===== TEXT PROVIDED =====

By Victor Schwartzman and Pollyanna
May 11, 2015

Golly it is good to be back! I did not think I would be so lucky, appearing in this column again. But when it came to celebrating a decade of AODA implementation, Victor said he needed Pollyanna!

It is the end of ten years of not implementing AODA. Ooopsy. I’m not quite playing the Glad Game, am I? In the Glad Game I find something to be glad about even if bad things happen. “Not implementing” AODA: I never should have talked to Franz Kafka. He suggested I talk about the last ten years and next nine years of NOT implementing AODA. He said in 2024, before the deadline, the Government would kill AODA or extend it–into the next century. Franz told me AODA’s implementation is a disaster and only I could say it is fabulous.

But more on that later!

To begin: AODA, Ontario’s sweeping access legislation, just celebrated its tenth anniversary. It was proclaimed in 2005. Let’s celebrate! We should all sing “Happy Birthday” but the song has been copyrighted and we would have to pay.

I thought of giving the Ontario Government a present. I did some research and discovered that in the old days a tenth anniversary gift was tin or aluminum. It was hard to think of what a good tenth anniversary gift could be in the old days. The only things I came up with were cheap frying pans and aluminum foil.

=====

REQUIRED ACTION
Can you continue the satirical column about the tenth anniversary of AODA from where it stops, keeping Pollyanna's voice?

===== RECORDED INFORMATION =====

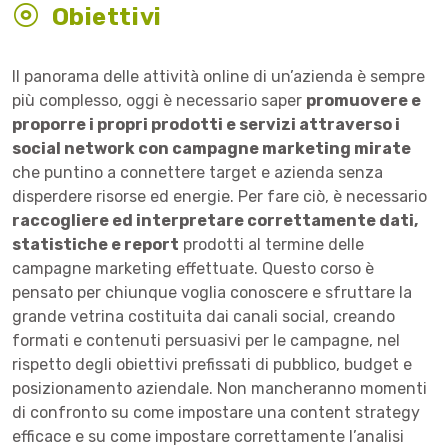
Obiettivi
Il panorama delle attività online di un’azienda è sempre
più complesso, oggi è necessario saper
promuovere e
proporre i propri prodotti e servizi attraverso i
social network con campagne marketing mirate
che puntino a connettere target e azienda senza
disperdere risorse ed energie. Per fare ciò, è necessario
raccogliere ed interpretare correttamente dati,
statistiche e report
prodotti al termine delle
campagne marketing effettuate. Questo corso è
pensato per chiunque voglia conoscere e sfruttare la
grande vetrina costituita dai canali social, creando
formati e contenuti persuasivi per le campagne, nel
rispetto degli obiettivi prefissati di pubblico, budget e
posizionamento aziendale. Non mancheranno momenti
di confronto su come impostare una content strategy
efficace e su come impostare correttamente l’analisi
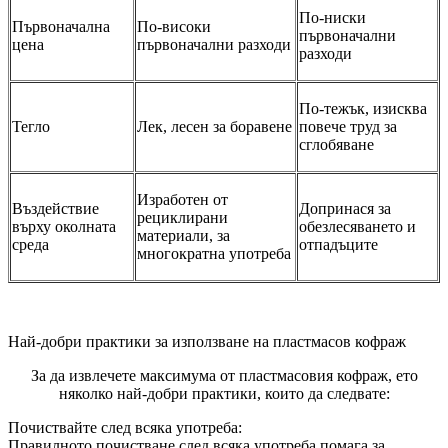
По-ниски
Първоначална
По-високи
първоначални
цена
първоначални разходи
разходи
По-тежък, изисква
Тегло
Лек, лесен за боравене
повече труд за
сглобяване
Изработен от
Въздействие
Допринася за
рециклирани
върху околната
обезлесяването и
материали, за
среда
отпадъците
многократна употреба
Най-добри практики за използване на пластмасов кофраж
За да извлечете максимума от пластмасовия кофраж, ето
няколко най-добри практики, които да следвате:
Почиствайте след всяка употреба:
Правилното почистване след всяка употреба помага за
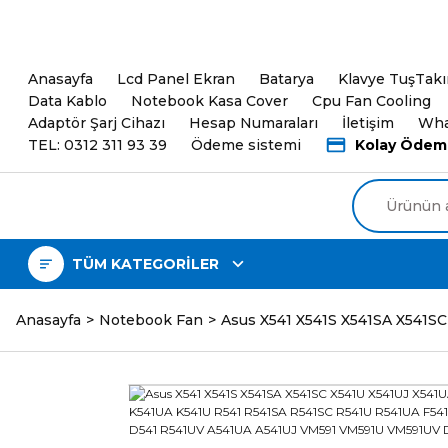
5000TL ve üzeri Alışveri
Anasayfa
Lcd Panel Ekran
Batarya
Klavye TuşTak
Data Kablo
Notebook Kasa Cover
Cpu Fan Cooling
Adaptör Şarj Cihazı
Hesap Numaraları
İletişim
Wha
TEL: 0312 311 93 39
Ödeme sistemi
Kolay Ödem
TÜM KATEGORİLER
Anasayfa
Notebook Fan
Asus X541 X541S X541SA X541S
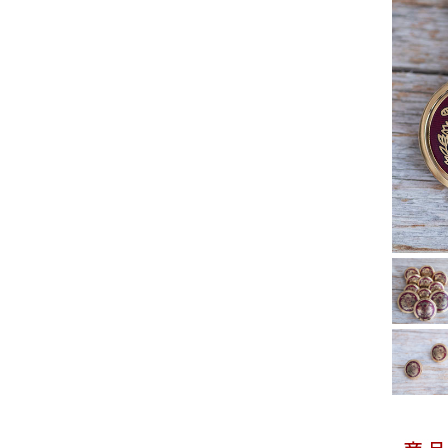
COLOR
ホワイト
クリーム
ベージュ
レッド
オレンジ
ゴールド
WHERE TO USE
シャツ
コート
ジャケ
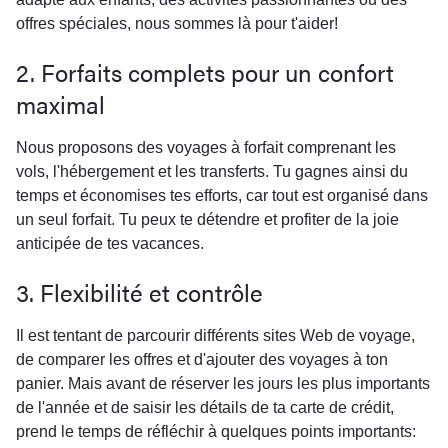
offres spéciales, nous sommes là pour t'aider!
2. Forfaits complets pour un confort
maximal
Nous proposons des voyages à forfait comprenant les
vols, l'hébergement et les transferts. Tu gagnes ainsi du
temps et économises tes efforts, car tout est organisé dans
un seul forfait. Tu peux te détendre et profiter de la joie
anticipée de tes vacances.
3. Flexibilité et contrôle
Il est tentant de parcourir différents sites Web de voyage,
de comparer les offres et d'ajouter des voyages à ton
panier. Mais avant de réserver les jours les plus importants
de l'année et de saisir les détails de ta carte de crédit,
prend le temps de réfléchir à quelques points importants:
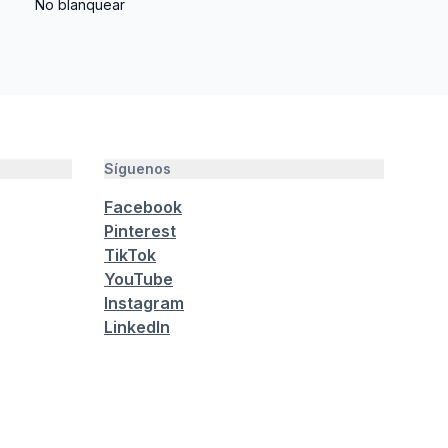
No blanquear
Síguenos
Facebook
Pinterest
TikTok
YouTube
Instagram
LinkedIn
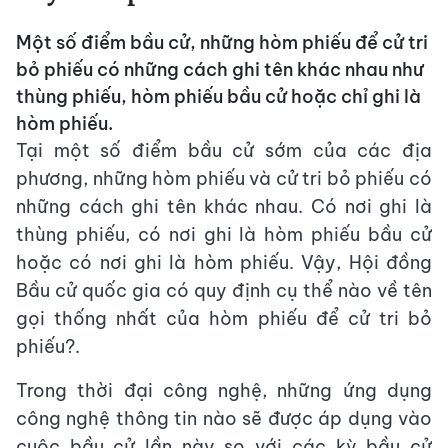
Một số điểm bầu cử, những hòm phiếu để cử tri
bỏ phiếu có những cách ghi tên khác nhau như
thùng phiếu, hòm phiếu bầu cử hoặc chỉ ghi là
hòm phiếu.
Tại một số điểm bầu cử sớm của các địa
phương, những hòm phiếu và cử tri bỏ phiếu có
những cách ghi tên khác nhau. Có nơi ghi là
thùng phiếu, có nơi ghi là hòm phiếu bầu cử
hoặc có nơi ghi là hòm phiếu. Vậy, Hội đồng
Bầu cử quốc gia có quy định cụ thể nào về tên
gọi thống nhất của hòm phiếu để cử tri bỏ
phiếu?.
Trong thời đại công nghệ, những ứng dụng
công nghệ thông tin nào sẽ được áp dụng vào
cuộc bầu cử lần này so với các kỳ bầu cử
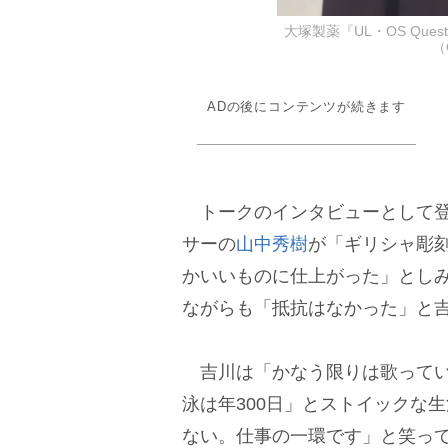
大塚製薬『UL・OS Que
（
ADの後にコンテンツが続きます
トークのインタビューとして登
サーの
山中秀樹
が「ギリシャ彫
かいいものに仕上がった」とし
ながらも「抵抗はなかった」と
吉川は「かなう限りは歌ってい
泳は年300日」とストイックな
ない。仕事の一環です」と笑っ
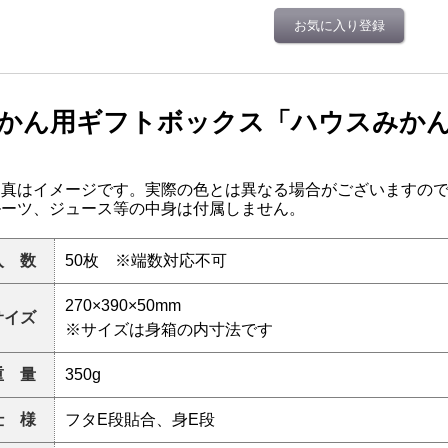
お気に入り登録
かん用ギフトボックス「ハウスみか
写真はイメージです。実際の色とは異なる場合がございますの
ルーツ、ジュース等の中身は付属しません。
入 数
50枚 ※端数対応不可
270×390×50mm
サイズ
※サイズは身箱の内寸法です
重 量
350g
仕 様
フタE段貼合、身E段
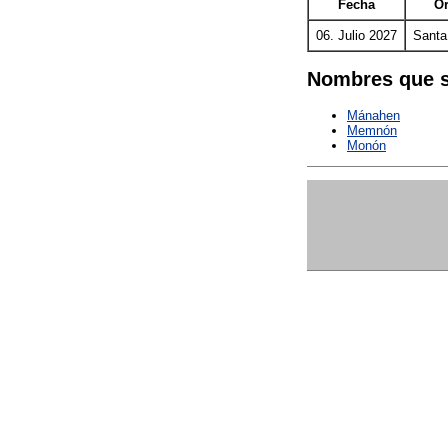
Fecha
Or
06. Julio 2027
Santa
Nombres que s
Mánahen
Memnón
Monón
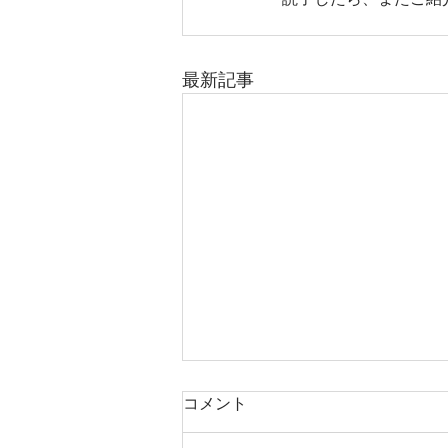
最新記事
コメント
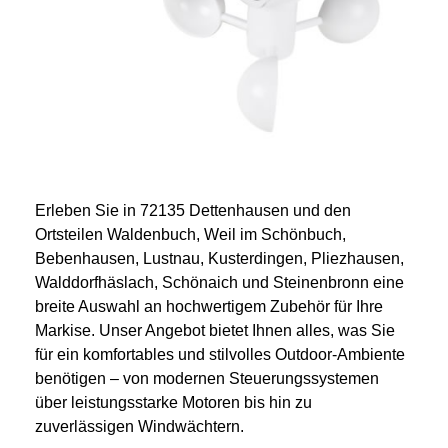
Erleben Sie in 72135 Dettenhausen und den
Ortsteilen Waldenbuch, Weil im Schönbuch,
Bebenhausen, Lustnau,
Kusterdingen
,
Pliezhausen
,
Walddorfhäslach, Schönaich und Steinenbronn eine
breite Auswahl an hochwertigem Zubehör für Ihre
Markise. Unser Angebot bietet Ihnen alles, was Sie
für ein komfortables und stilvolles Outdoor-Ambiente
benötigen – von modernen Steuerungssystemen
über leistungsstarke Motoren bis hin zu
zuverlässigen Windwächtern.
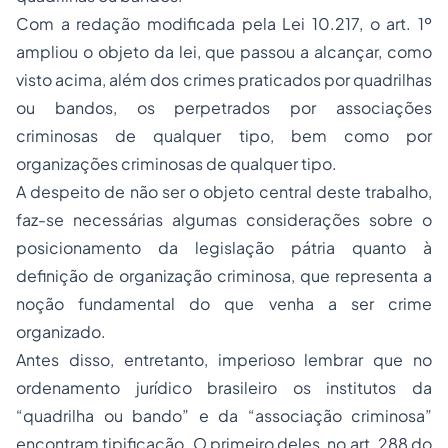
Com a redação modificada pela Lei 10.217, o art. 1º
ampliou o objeto da lei, que passou a alcançar, como
visto acima, além dos crimes praticados por quadrilhas
ou bandos, os perpetrados por associações
criminosas de qualquer tipo, bem como por
organizações criminosas de qualquer tipo.
A despeito de não ser o objeto central deste trabalho,
faz-se necessárias algumas considerações sobre o
posicionamento da legislação pátria quanto à
definição de organização criminosa, que representa a
noção fundamental do que venha a ser crime
organizado.
Antes disso, entretanto, imperioso lembrar que no
ordenamento jurídico brasileiro os institutos da
“quadrilha ou bando” e da “associação criminosa”
encontram tipificação. O primeiro deles, no art. 288 do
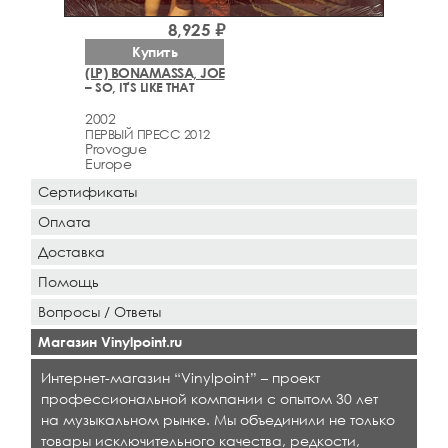
8,925 ₽
Купить
(LP) BONAMASSA, JOE
– SO, IT'S LIKE THAT
2002
ПЕРВЫЙ ПРЕСС 2012
Provogue
Europe
Сертификаты
Оплата
Доставка
Помощь
Вопросы / Ответы
Магазин Vinylpoint.ru
Интернет-магазин “Vinylpoint” – проект
профессиональной компании с опытом 30 лет
на музыкальном рынке. Мы объединили не только
товары исключительного качества, редкости,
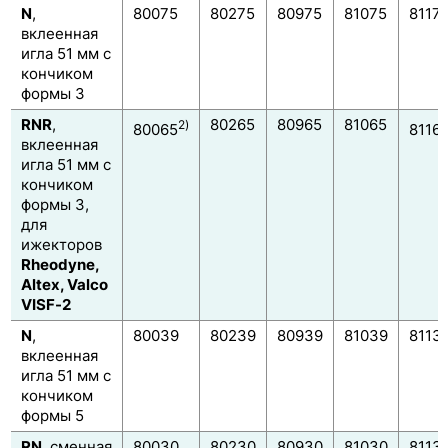
N
,
80075
80275
80975
81075
8117
вклеенная
игла 51 мм с
кончиком
формы 3
RNR
,
80265
80965
81065
2)
80065
8116
вклеенная
игла 51 мм с
кончиком
формы 3,
для
ижекторов
Rheodyne,
Altex, Valco
VISF-2
N
,
80039
80239
80939
81039
8113
вклеенная
игла 51 мм с
кончиком
формы 5
RN
, сменная
80030
80230
80930
81030
8113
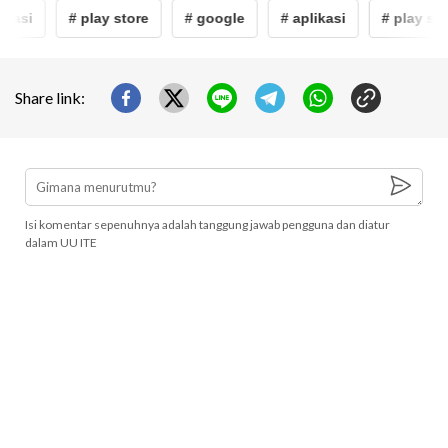
ikasi
# play store
# google
# aplikasi
# play sto
Share link:
Isi komentar sepenuhnya adalah tanggung jawab pengguna dan diatur
dalam UU ITE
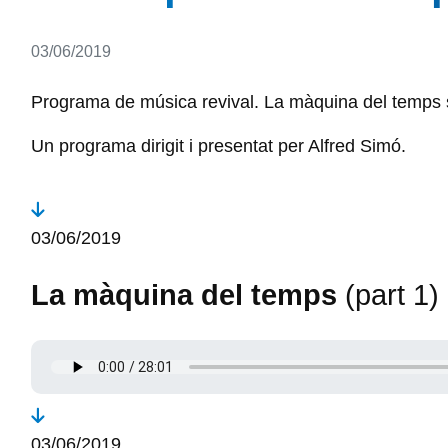
Detalls
03/06/2019
Programa de música revival. La màquina del temps s'e
Un programa dirigit i presentat per Alfred Simó.
03/06/2019
La màquina del temps
(part 1)
03/06/2019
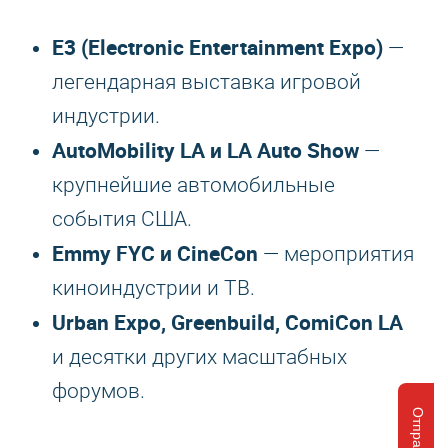
E3 (Electronic Entertainment Expo)
—
легендарная выставка игровой
индустрии.
AutoMobility LA и LA Auto Show
—
крупнейшие автомобильные
события США.
Emmy FYC и CineCon
— мероприятия
киноиндустрии и ТВ.
Urban Expo, Greenbuild, ComiCon LA
и десятки других масштабных
форумов.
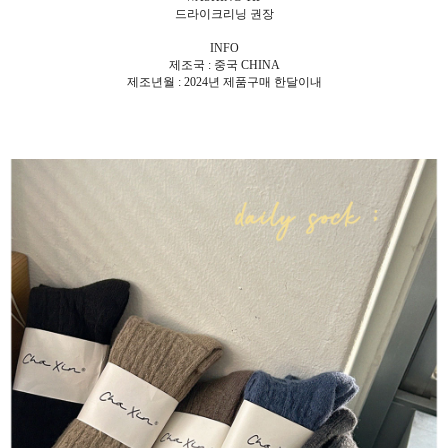
드라이크리닝 권장
INFO
제조국 : 중국 CHINA
제조년월 : 2024년 제품구매 한달이내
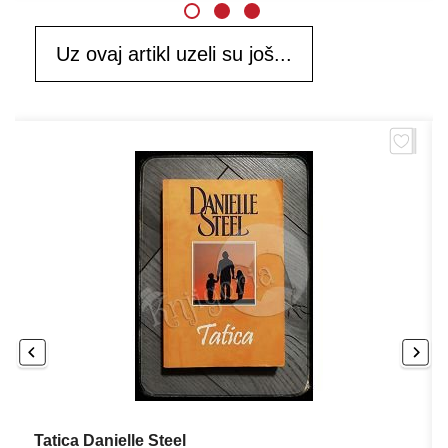
Uz ovaj artikl uzeli su još...
Tatica Danielle Steel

=====

WRITTEN REPLY
But all that has changed. These days a tenth anniversary gift isare you ready?–DIAMONDS! Now there is a jump! Of course, Franz would say the gift was upped from tin/aluminum to diamonds because diamonds are more profitable to sell. What would be a diamond gift to the Ontario Government for its ten years of not implementing AODA? “Not implementing?” Ooopsy! Golly! Slipped again!

Maybe it is because of my past. I play the Glad Game with my past a lot. For example, I fell from that tree and hurt my legs and had to use a wheelchair and could never walk again. The Glad part was it showed me how hard, uh difficult, uh challenging–yes, it showed me how challenging life became when I had to depend on a wheelchair. I could not get around easily. It was difficult even getting off the block where I lived. When I tried to find a job, they offered all sorts of reasons for saying no, like it would be hard for me to get around, or there was no space for me to work. I thanked them for not giving me a job because that is the Pollyanna way.

So it is true I looked forward to AODA working so the nearly two million Ontarians who have a disability would not have to face some of my challenges. As positive and enriching as those challenges are, who needs them? Golly, if AODA had been around and working for me, I would have had a different life. Maybe I might not even have invented the Glad Game!

But I did invent the Glad Game and it is super useful when I look at AODA’s implementation. Each year there was something to be glad about. For example, each year brought us closer to the deadline where the Government would have to do something! I was also glad there were two excellent independent reviewers’ reports which found implementation was going nowhere fast. That is better than going nowhere slowly! As you can see, there has been plenty to be glad about.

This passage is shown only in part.